### Brief
Identify every line in the records below that contains the word "industry", and copy each of those lines.

### Data items
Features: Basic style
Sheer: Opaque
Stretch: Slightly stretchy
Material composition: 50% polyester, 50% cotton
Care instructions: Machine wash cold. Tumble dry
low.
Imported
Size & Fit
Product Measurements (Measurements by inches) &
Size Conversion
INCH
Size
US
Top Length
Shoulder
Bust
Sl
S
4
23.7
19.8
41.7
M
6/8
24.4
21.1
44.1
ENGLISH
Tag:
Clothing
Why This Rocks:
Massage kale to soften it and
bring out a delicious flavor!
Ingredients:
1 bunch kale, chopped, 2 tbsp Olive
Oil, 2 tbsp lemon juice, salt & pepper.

...

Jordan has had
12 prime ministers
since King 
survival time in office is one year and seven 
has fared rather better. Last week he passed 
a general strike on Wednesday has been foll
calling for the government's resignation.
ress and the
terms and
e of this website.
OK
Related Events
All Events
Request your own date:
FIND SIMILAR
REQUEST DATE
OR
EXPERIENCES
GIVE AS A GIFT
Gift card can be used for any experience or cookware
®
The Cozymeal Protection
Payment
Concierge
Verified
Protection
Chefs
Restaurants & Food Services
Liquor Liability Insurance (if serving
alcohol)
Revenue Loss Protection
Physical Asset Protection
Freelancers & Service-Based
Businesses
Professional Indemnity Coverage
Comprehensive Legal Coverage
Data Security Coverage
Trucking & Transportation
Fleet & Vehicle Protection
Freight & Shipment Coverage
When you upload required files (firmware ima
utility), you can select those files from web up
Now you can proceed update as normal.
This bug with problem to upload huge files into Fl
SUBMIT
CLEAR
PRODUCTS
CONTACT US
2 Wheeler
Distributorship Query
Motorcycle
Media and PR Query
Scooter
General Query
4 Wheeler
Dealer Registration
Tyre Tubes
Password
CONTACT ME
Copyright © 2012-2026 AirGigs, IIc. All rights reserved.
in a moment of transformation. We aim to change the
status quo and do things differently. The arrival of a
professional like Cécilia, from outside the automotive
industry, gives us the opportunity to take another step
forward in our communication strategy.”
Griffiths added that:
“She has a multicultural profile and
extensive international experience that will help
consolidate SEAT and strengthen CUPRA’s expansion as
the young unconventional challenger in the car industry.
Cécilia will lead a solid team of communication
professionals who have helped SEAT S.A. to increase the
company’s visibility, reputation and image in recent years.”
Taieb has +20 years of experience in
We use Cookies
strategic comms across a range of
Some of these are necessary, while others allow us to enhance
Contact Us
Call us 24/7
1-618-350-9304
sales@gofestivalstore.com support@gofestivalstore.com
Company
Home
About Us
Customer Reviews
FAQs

==

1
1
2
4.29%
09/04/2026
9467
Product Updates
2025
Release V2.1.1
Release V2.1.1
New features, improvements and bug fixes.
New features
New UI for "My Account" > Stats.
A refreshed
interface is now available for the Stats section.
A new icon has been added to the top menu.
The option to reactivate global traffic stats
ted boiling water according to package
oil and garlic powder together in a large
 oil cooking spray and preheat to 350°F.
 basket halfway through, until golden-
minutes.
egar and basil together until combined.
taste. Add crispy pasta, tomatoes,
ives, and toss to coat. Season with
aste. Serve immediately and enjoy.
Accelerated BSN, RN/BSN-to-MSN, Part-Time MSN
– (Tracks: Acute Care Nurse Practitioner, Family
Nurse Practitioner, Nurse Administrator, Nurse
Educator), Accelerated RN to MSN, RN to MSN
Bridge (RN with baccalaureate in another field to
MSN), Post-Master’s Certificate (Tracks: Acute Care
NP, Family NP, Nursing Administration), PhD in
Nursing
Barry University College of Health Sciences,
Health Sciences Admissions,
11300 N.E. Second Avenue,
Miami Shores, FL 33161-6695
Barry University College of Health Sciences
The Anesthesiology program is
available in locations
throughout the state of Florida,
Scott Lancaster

### The completed task
industry, gives us the opportunity to take another step
the young unconventional challenger in the car industry.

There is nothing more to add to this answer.